İlginin az olduğunu gören federasyon ve malum firma da e-bilet reklamları piyasaya sürerek pazarı canlandırma uğraşında. Yayınlanan bu reklamlar da e-bilet almak istemeyen taraftarı holigan gibi tanıtarak kamuoyuna e-bilet uygulamasını şirin göstermeye çalışan hüviyette.  Meşale ile zaten stada girmek yıllardır yasak iken sanki e-bilet meşaleli holiganları stadyumlardan silecek tek seçenekmiş gibi sunuluyor.  Yine bu reklamlarda  “T.C kimlik numaramı nereye vermiyorum ki.”  ya da “15 TL her gün kahvehanede harcadığım para” gibi ifadelerle bu tür bilgilerin verilmesi doğallaştırılıyor, ayrıca tekil olarak verilen 15 TL az bir rakam gibi gösterilerek milyonlarca taraftarın oluşturacağı 15 TL’ler havuzunun hangi cebe gireceği saklanıyor. Kaldı ki alınan bu kart ücretinin takımlarla yapılan pazarlıklar sonucu her kulübe ayrı fiyatlardan sunulduğu da gün yüzüne çıktı.

Yeni sezon e-bilet dayatmasıyla başlayacak. Şu aşikar ki e-bilet dayatması bu işin asıl kitlesini statlardan uzaklaştıracak, bakmayın siz reklamların aksini söylemesine. O reklamlar ki liberal ekonominin can damarı, en çürük malı bile bize allayıp pullamaktan öteye geçemiyor. Asıl taraftar e-bilet dayatmasıyla tribünlerden çekilse bile;  kaldırım tribünleriyle takımlarının arkasında olmaya devam edecek.

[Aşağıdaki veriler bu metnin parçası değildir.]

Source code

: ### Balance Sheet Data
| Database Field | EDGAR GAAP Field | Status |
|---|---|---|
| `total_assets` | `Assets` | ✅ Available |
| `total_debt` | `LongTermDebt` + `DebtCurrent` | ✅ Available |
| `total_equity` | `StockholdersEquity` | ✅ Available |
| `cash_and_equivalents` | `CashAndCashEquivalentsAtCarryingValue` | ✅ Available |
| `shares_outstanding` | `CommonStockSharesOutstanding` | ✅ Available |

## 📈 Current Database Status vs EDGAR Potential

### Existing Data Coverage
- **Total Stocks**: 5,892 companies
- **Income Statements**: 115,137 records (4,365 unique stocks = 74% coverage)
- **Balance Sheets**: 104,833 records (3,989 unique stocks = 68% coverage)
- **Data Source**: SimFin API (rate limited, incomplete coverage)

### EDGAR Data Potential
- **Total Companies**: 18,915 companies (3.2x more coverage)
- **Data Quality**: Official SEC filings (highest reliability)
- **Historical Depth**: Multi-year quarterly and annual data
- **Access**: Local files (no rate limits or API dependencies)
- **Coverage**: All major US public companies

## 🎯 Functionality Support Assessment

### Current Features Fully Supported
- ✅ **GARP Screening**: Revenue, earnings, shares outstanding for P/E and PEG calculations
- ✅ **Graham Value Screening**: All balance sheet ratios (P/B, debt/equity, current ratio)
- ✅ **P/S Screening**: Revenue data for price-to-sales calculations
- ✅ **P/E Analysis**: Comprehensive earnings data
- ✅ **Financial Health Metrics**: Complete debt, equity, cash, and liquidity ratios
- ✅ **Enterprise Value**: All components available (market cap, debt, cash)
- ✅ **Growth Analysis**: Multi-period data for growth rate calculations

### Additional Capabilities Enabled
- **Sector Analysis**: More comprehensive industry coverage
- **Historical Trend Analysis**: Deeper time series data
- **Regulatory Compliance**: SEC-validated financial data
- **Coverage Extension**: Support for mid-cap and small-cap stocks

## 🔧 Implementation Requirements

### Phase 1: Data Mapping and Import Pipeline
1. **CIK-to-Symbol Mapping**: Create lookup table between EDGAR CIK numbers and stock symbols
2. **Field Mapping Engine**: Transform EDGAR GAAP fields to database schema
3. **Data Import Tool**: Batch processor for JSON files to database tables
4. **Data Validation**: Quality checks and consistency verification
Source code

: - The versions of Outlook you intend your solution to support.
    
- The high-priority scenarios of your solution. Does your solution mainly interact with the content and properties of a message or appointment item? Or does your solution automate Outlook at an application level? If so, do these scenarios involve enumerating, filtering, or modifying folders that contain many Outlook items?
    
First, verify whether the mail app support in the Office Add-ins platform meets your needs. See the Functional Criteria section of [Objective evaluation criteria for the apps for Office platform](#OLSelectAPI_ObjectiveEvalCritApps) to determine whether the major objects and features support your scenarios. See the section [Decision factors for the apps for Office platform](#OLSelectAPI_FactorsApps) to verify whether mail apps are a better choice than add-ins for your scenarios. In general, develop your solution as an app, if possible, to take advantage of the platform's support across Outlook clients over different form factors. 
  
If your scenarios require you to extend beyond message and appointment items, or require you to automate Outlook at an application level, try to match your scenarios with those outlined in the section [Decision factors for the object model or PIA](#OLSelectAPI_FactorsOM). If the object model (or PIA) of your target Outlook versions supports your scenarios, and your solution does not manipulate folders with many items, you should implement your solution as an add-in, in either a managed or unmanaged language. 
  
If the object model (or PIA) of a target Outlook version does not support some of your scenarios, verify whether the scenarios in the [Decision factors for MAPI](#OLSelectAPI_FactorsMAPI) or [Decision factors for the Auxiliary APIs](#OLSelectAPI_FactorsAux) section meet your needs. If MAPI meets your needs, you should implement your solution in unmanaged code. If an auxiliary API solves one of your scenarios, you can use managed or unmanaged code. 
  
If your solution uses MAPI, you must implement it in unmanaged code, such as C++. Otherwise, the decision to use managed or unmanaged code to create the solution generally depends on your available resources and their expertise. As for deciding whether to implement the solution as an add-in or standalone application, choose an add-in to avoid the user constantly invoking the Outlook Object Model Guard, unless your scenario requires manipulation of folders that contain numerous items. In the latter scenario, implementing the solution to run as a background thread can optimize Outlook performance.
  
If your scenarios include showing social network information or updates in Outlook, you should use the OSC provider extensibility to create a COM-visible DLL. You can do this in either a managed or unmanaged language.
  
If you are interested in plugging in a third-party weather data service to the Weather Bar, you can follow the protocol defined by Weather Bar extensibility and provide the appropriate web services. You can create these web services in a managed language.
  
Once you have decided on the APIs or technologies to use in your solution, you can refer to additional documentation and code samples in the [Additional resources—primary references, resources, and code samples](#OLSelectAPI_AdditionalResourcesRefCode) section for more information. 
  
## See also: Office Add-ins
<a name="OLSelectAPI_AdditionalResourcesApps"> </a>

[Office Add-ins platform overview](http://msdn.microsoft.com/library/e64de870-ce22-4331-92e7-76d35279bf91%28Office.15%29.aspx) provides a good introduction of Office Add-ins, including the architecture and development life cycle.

Futbol çok şeyi içinde besler…
Futbolu 22 adamın anlamsız anlamsız bir top peşinde koştuğu bir oyun gibi gösterenlere bakmayın siz!  Futbol tribünleri de arkasına alıp o 22 adamla birlikte dünyada her şeyi değiştirebilecek güce sahiptir. O 22 adam, hakemler ve tribünlerdeki herkes tek başına birer hikâyedir, romandır, konçertodur… Patronuna kızmış tornacının patronuna öfkesini kustuğu açık tribündür. Yan taraftaki locadan gelen şarap kokusuyla karşılıksız aşkını düşünerek efkâr dağıtan kapalıdaki üniversitelidir. “20 cent için sokaklara çıkmaya gerek yok!” diyen Pele’ye “Sadece 20 cent için değil!” cevabını veren Maradona’dır. Kamerun’un fakir sokaklarında doğup 2003 yılının bir haziran günü Stade de Gerland’ın çimlerine 71. dakikada yığılıp can veren Marc Vivien Foe’dir. Okulundaki sınıf maçlarında; kazara bile düşse yüzü gözü dağılacak beton zeminde, sevdiği kızın dikkatini çekmek adına yapılan röveşatadır…
Futbol ve taraftarlar bu kadar tepeden tırnağa her şeyken, dizginlenirler mi sandınız?